Marie Curie died of aplastic anemia as a result of overexposure to radium, which probably showed her not to play with radioactive elements.
December 21, 1940 -
F. Scott Fitzgerald, died of a heart attack at Sheilah Graham's apartment on this date. He was 44 and believed he had died a failure.
And yet, into the 21st century, millions of copies of his works have continued to be sold.
December 21, 1945 -
World War II General George Patton died in a car accident in Heidelberg, Germany on this date.
Patton was investigating the theft of Nazi gold by US Army men at the time. My grandfather was convinced that it was a conspiracy and he was killed by the men he was investigating.
My grandfather was a small time numbers runner but that's another story ...
December 21, 1968 -
Apollo 8 was the second manned mission of the Apollo space program, in which Commander Frank Borman, Command Module Pilot James Lovell and Lunar Module Pilot William Anders became the first humans to leave Earth orbit and to orbit around the Moon.
The spacecraft entered into orbit around the moon on December 24th. They were the first men to ever view the Earth in its entirety, with them taking photos of our planet whilst on board the spacecraft and sending them back to television stations back home. They landed back on Earth on December 27th.

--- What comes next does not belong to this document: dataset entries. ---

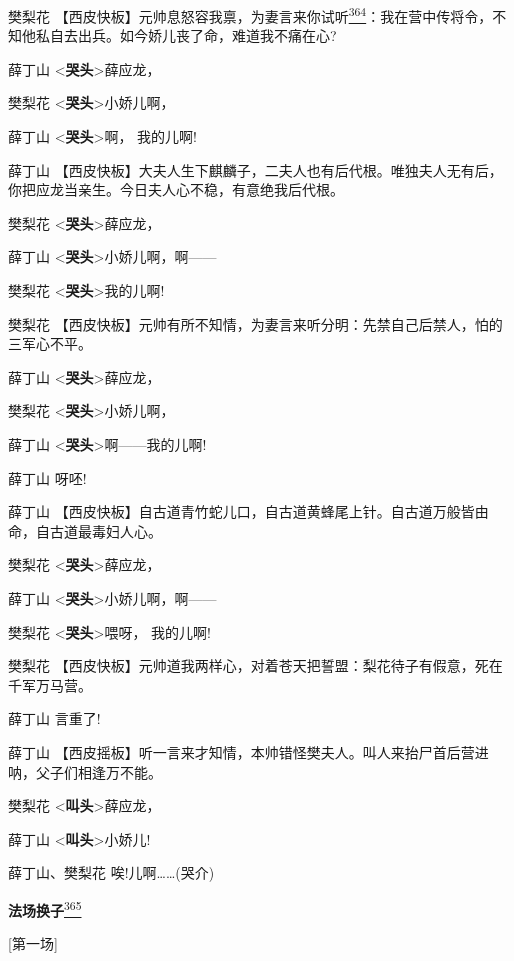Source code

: 樊梨花
【西皮快板】元帅息怒容我禀，为妻言来你试听\protect\hyperlink{fn364}{\textsuperscript{364}}：我在营中传将令，不知他私自去出兵。如今娇儿丧了命，难道我不痛在心?

薛丁山 \textless{}\textbf{哭头}\textgreater{}薛应龙，

樊梨花 \textless{}\textbf{哭头}\textgreater{}小娇儿啊，

薛丁山 \textless{}\textbf{哭头}\textgreater{}啊， 我的儿啊!

薛丁山
【西皮快板】大夫人生下麒麟子，二夫人也有后代根。唯独夫人无有后，你把应龙当亲生。今日夫人心不稳，有意绝我后代根。

樊梨花 \textless{}\textbf{哭头}\textgreater{}薛应龙，

薛丁山 \textless{}\textbf{哭头}\textgreater{}小娇儿啊，啊------

樊梨花 \textless{}\textbf{哭头}\textgreater{}我的儿啊!

樊梨花
【西皮快板】元帅有所不知情，为妻言来听分明：先禁自己后禁人，怕的三军心不平。

薛丁山 \textless{}\textbf{哭头}\textgreater{}薛应龙，

樊梨花 \textless{}\textbf{哭头}\textgreater{}小娇儿啊，

薛丁山 \textless{}\textbf{哭头}\textgreater{}啊------我的儿啊!

薛丁山 呀呸!

薛丁山
【西皮快板】自古道青竹蛇儿口，自古道黄蜂尾上针。自古道万般皆由命，自古道最毒妇人心。

樊梨花 \textless{}\textbf{哭头}\textgreater{}薛应龙，

薛丁山 \textless{}\textbf{哭头}\textgreater{}小娇儿啊，啊------

樊梨花 \textless{}\textbf{哭头}\textgreater{}喂呀， 我的儿啊!

樊梨花
【西皮快板】元帅道我两样心，对着苍天把誓盟：梨花待子有假意，死在千军万马营。

薛丁山 言重了!

薛丁山
【西皮摇板】听一言来才知情，本帅错怪樊夫人。叫人来抬尸首后营进呐，父子们相逢万不能。

樊梨花 \textless{}\textbf{叫头}\textgreater{}薛应龙，

薛丁山 \textless{}\textbf{叫头}\textgreater{}小娇儿!

薛丁山、樊梨花 唉!儿啊\ldots{}\ldots{}(哭介)

\textbf{法场换子}\protect\hyperlink{fn365}{\textsuperscript{365}}

{[}第一场{]}

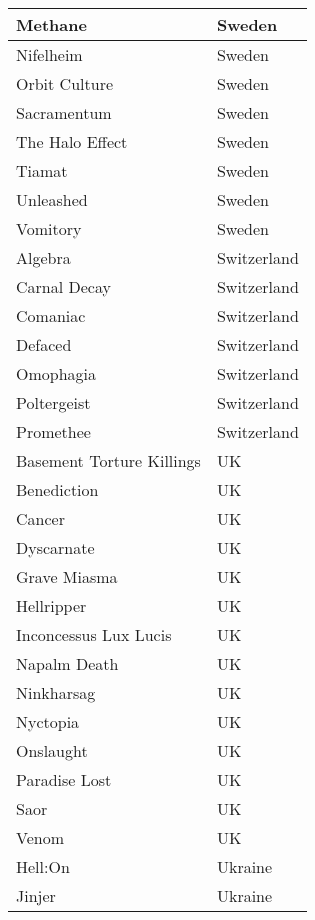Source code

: \documentclass[12pt, a4paper, twoside]{report}
\begin{document}
\begin{center}
\begin{longtable}{|p{5cm}|p{5cm}|}
Methane & Sweden \\ \hline
Nifelheim & Sweden \\ \hline
Orbit Culture & Sweden \\ \hline
Sacramentum﻿ & Sweden \\ \hline
The Halo Effect & Sweden \\ \hline
Tiamat & Sweden \\ \hline
Unleashed & Sweden \\ \hline
Vomitory & Sweden \\ \hline
Algebra & Switzerland \\ \hline
Carnal Decay & Switzerland \\ \hline
Comaniac & Switzerland \\ \hline
Defaced & Switzerland \\ \hline
Omophagia & Switzerland \\ \hline
Poltergeist & Switzerland \\ \hline
Promethee & Switzerland \\ \hline
Basement Torture Killings & UK \\ \hline
Benediction & UK \\ \hline
Cancer & UK \\ \hline
Dyscarnate & UK \\ \hline
Grave Miasma & UK \\ \hline
Hellripper & UK \\ \hline
Inconcessus Lux Lucis & UK \\ \hline
Napalm Death & UK \\ \hline
Ninkharsag & UK \\ \hline
Nyctopia & UK \\ \hline
Onslaught & UK \\ \hline
Paradise Lost & UK \\ \hline
Saor & UK \\ \hline
Venom & UK \\ \hline
Hell:On & Ukraine \\ \hline
Jinjer & Ukraine \\ \hline
		\end{longtable}
	\end{center}
\end{document}

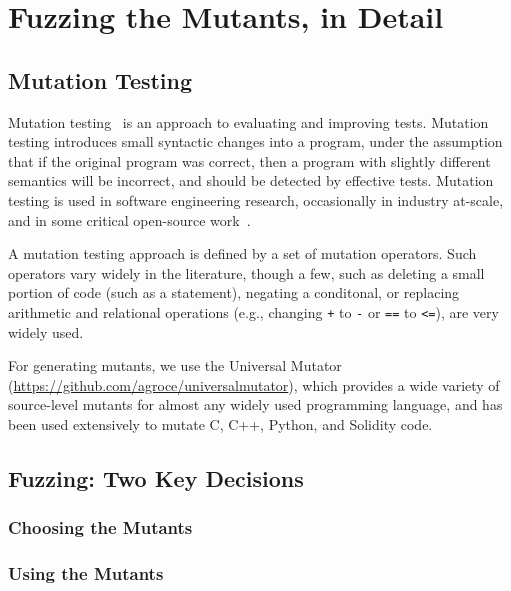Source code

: \section{Fuzzing the Mutants, in Detail}


\subsection{Mutation Testing}

Mutation testing~\cite{MutationSurvey,budd1979mutation,demillo1978hints} is an approach to evaluating and improving tests.  Mutation testing introduces small syntactic changes into a program, under the assumption that if the original program was correct, then a program with slightly different semantics will be incorrect, and should be detected by effective tests.  Mutation testing is used in software engineering research, occasionally in industry at-scale, and in some critical  open-source work~\cite{mutKernel,mutGoogle,mutFacebook}.

A mutation testing approach is defined by a set of mutation operators.  Such operators vary widely in the literature, though a few, such as deleting a small portion of code (such as a statement), negating a conditonal, or replacing arithmetic and relational operations (e.g., changing {\tt +} to {\tt -} or {\tt ==} to {\tt <=}), are very widely used.

For generating mutants, we use the Universal Mutator \cite{regexpMut} (\url{https://github.com/agroce/universalmutator}), which provides a wide variety of source-level mutants for almost any widely used programming language, and has been used extensively to mutate C, C++, Python, and Solidity code.

\subsection{Fuzzing: Two Key Decisions}

\subsubsection{Choosing the Mutants}

\subsubsection{Using the Mutants}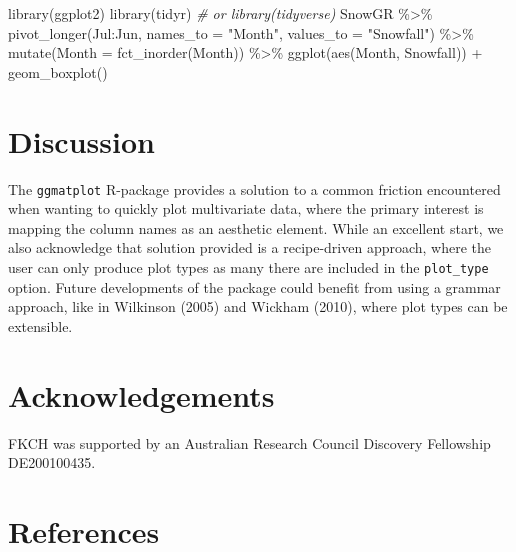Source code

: \documentclass[10pt,a4paper,onecolumn]{article}
\newenvironment{Shaded}{\begin{snugshade}}{\end{snugshade}}
\newcommand{\AttributeTok}[1]{\textcolor[rgb]{0.77,0.63,0.00}{#1}}
\newcommand{\CommentTok}[1]{\textcolor[rgb]{0.56,0.35,0.01}{\textit{#1}}}
\newcommand{\FunctionTok}[1]{\textcolor[rgb]{0.00,0.00,0.00}{#1}}
\newcommand{\NormalTok}[1]{#1}
\newcommand{\SpecialCharTok}[1]{\textcolor[rgb]{0.00,0.00,0.00}{#1}}
\newcommand{\StringTok}[1]{\textcolor[rgb]{0.31,0.60,0.02}{#1}}
\begin{document}
\begin{Shaded}
\begin{Highlighting}[]
\FunctionTok{library}\NormalTok{(ggplot2)}
\FunctionTok{library}\NormalTok{(tidyr) }\CommentTok{\# or library(tidyverse)}
\NormalTok{SnowGR }\SpecialCharTok{\%\textgreater{}\%} 
  \FunctionTok{pivot\_longer}\NormalTok{(Jul}\SpecialCharTok{:}\NormalTok{Jun, }
               \AttributeTok{names\_to =} \StringTok{"Month"}\NormalTok{,}
               \AttributeTok{values\_to =} \StringTok{"Snowfall"}\NormalTok{) }\SpecialCharTok{\%\textgreater{}\%} 
  \FunctionTok{mutate}\NormalTok{(}\AttributeTok{Month =} \FunctionTok{fct\_inorder}\NormalTok{(Month)) }\SpecialCharTok{\%\textgreater{}\%} 
  \FunctionTok{ggplot}\NormalTok{(}\FunctionTok{aes}\NormalTok{(Month, Snowfall)) }\SpecialCharTok{+} 
  \FunctionTok{geom\_boxplot}\NormalTok{()}
\end{Highlighting}
\end{Shaded}

\hypertarget{discussion}{%
\section{Discussion}\label{discussion}}

The \texttt{ggmatplot} R-package provides a solution to a common
friction encountered when wanting to quickly plot multivariate data,
where the primary interest is mapping the column names as an aesthetic
element. While an excellent start, we also acknowledge that solution
provided is a recipe-driven approach, where the user can only produce
plot types as many there are included in the \texttt{plot\_type} option.
Future developments of the package could benefit from using a grammar
approach, like in Wilkinson (2005) and Wickham (2010), where plot types
can be extensible.

\hypertarget{acknowledgements}{%
\section{Acknowledgements}\label{acknowledgements}}

FKCH was supported by an Australian Research Council Discovery
Fellowship DE200100435.

\hypertarget{references}{%
\section*{References}\label{references}}
\end{document}
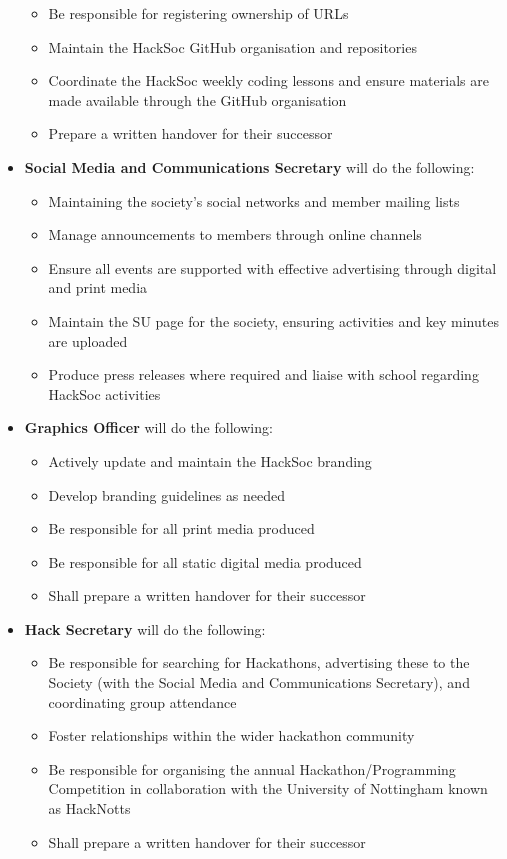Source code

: \documentclass[a4paper,twoside,notitlepage,11pt]{article}
\begin{document}
\begin{itemize}
\begin{itemize}
	  \item Be responsible for registering ownership of URLs
	  \item Maintain the HackSoc GitHub organisation and repositories
	  \item Coordinate the HackSoc weekly coding lessons and ensure materials are made available through the GitHub organisation
	  \item Prepare a written handover for their successor
	\end{itemize}
	\item \textbf{Social Media and Communications Secretary} will do the following:
	\begin{itemize}
	  \item Maintaining the society's social networks and member mailing lists
	  \item Manage announcements to members through online channels
	  \item Ensure all events are supported with effective advertising through digital and print media
	  \item Maintain the SU page for the society, ensuring activities and key minutes are uploaded
	  \item Produce press releases where required and liaise with school regarding HackSoc activities
	\end{itemize}
	\item \textbf{Graphics Officer} will do the following:
	\begin{itemize}
	  \item Actively update and maintain the HackSoc branding
	  \item Develop branding guidelines as needed
	  \item Be responsible for all print media produced
	  \item Be responsible for all static digital media produced
	  \item Shall prepare a written handover for their successor
	\end{itemize}
	\item \textbf{Hack Secretary} will do the following:
	\begin{itemize}
	  \item Be responsible for searching for Hackathons, advertising these to the Society (with the Social Media and Communications Secretary), and coordinating group attendance
	  \item Foster relationships within the wider hackathon community
	  \item Be responsible for organising the annual Hackathon/Programming Competition in collaboration with the University of Nottingham known as HackNotts
	  \item Shall prepare a written handover for their successor
	\end{itemize}

\end{itemize}
\end{document}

A year later Apollo 11 would be the first manned spacecraft to land on the Moon.
December 21, 1970 -
Paranoid, alcoholic President Richard Nixon met with prescription drug addict Elvis Presley at the White House to discuss The King's becoming a special drug enforcement agent
He presented Nixon with a pistol, and received a special DEA badge in return.
December 21, 2012 -
We're still here!
The Mayan "long count" calendar is based on great cycles of 5125 years; apparently, the world has not ended. But the calendar may just have been off by 8 years.